Henri Seydoux, founder of wireless tech firm Parrot, known for its range of retail and professional drones, explains why he’s so fascinated by unmanned aerial vehicles and why we should be too.
It is sensational to make a drone take off, to see it leaving the ground with great skill, disappearing behind a tree, then to wait for it and finally to hear it, to see it coming back and landing.
Although it is an assembly of microprocessors, carbon tubes, engines and propellers in high performance plastic in a refined design, I see the drone as a bird. It is at ease in the air. It moves in a world that is not accessible to us. Of course we fly in planes, but it is not truly the art of flying. To remain seated for seven hours in front of a TV is not flying…

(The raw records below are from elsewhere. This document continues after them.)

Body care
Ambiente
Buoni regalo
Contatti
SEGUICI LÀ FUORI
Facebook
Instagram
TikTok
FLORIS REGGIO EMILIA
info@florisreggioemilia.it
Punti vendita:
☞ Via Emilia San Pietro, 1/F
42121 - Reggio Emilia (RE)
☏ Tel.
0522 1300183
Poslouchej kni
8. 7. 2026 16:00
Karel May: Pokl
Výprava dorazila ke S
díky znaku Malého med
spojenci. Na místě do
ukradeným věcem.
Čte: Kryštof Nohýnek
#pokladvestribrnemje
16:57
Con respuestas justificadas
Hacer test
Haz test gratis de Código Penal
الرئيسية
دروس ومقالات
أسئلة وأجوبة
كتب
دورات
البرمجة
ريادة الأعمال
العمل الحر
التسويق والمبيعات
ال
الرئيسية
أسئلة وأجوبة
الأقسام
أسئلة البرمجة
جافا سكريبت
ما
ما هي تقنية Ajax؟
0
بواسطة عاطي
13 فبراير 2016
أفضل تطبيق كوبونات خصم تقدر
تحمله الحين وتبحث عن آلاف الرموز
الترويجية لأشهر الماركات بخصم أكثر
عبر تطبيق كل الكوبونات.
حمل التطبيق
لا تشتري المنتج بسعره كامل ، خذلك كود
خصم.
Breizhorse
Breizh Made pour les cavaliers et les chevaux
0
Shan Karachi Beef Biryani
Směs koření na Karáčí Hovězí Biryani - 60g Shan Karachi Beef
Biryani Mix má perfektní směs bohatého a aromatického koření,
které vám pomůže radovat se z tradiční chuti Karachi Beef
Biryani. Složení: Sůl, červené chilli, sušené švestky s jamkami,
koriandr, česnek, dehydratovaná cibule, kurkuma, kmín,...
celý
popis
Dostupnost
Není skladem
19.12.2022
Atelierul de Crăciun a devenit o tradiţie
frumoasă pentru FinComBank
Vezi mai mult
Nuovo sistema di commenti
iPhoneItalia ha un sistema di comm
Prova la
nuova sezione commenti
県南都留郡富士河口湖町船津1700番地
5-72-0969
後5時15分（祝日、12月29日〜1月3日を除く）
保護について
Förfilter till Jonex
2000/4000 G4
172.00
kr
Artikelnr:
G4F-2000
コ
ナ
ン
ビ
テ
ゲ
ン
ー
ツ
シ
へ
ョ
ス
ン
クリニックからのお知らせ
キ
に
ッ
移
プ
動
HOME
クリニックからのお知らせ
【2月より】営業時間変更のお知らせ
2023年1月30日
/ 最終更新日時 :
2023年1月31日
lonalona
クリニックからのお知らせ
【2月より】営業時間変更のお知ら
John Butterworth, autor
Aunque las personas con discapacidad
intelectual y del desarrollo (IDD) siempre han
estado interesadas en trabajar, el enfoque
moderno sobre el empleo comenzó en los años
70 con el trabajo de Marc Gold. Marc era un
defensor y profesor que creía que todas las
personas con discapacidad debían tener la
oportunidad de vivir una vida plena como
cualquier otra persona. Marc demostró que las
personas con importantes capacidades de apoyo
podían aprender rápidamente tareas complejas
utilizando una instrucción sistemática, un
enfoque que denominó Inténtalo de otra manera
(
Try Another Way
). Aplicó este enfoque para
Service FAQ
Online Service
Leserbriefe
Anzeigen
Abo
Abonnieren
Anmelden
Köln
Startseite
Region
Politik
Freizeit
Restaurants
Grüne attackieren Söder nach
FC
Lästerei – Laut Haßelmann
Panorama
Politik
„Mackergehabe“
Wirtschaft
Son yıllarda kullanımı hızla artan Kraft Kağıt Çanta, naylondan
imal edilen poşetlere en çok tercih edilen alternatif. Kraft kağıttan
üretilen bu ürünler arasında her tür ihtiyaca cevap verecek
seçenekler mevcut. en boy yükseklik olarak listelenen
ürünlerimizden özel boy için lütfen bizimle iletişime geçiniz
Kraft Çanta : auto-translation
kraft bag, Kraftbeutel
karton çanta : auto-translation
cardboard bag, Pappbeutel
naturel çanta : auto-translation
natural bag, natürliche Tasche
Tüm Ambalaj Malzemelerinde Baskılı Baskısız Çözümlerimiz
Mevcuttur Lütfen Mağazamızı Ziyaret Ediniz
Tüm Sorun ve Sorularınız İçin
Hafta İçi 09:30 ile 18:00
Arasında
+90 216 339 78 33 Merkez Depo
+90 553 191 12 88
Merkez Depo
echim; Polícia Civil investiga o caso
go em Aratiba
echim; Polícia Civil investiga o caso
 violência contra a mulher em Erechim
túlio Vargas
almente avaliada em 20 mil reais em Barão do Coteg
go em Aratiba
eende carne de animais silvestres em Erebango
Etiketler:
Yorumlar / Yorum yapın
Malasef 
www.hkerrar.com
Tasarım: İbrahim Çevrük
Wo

Are drones ‘The Birds’ of Hitchcock, spreading fear and terror? Are drones, or more especially the microdrones I conceive with my team, weapons? As for technology, are computers weapons? Is the world such a depressed place where each new invention seemingly becomes a new terror, a new pollution, a new destruction?
Drones fly like birds, close to the ground. That is what is interesting. Close to the ground, the things we see from the sky are familiar to us. A distance is created and we recognise all that we see, and we see everything in a new way.
The key success of drones is this aesthetic, this perspective it provides to us on the ground. It is still new and fascinating.
On television, the success of drones is huge. Every hour of programming we see images from the sky. A couple of weeks ago, on the evening news, I saw images from a drone of Kathmandu broken by the earthquake, and then, images from a drone of athletes training.
Professional success of drones is seen in cartography. A one metre wingspan with a small camera flies 40 minutes and covers hundreds of hectares. Software then assembles the thousands of photographs taken from the air to form a database impression of the area. The precision is within 5cm and better.
These 3D maps are fascinating. The United Nations Organisation used them to map Haiti after a typhoon, very quickly obtaining an accurate and perfectly up-to-date map of affected zones and of the roads that could still be used.
Archaeologists use them to make complete plans of sites, which will sometimes disappear quickly. Here too, it is fascinating to see a whole city from the memory of your computer and to move inside it like a dream, like an inhabitant of the past.
Future progress will be in precision agriculture. Flying a drone over a field enables farmers to precisely visualise how their plants develop. This makes it possible to intelligently adapt and understand how to best fertilise and cultivate the land. We waste less, for a better result.
We are only at the beginning. What we know today is that technology is evolving fast. When we started, only a few university labs and some rare startups developed drones. Now there are hundreds and this development, too, is fascinating.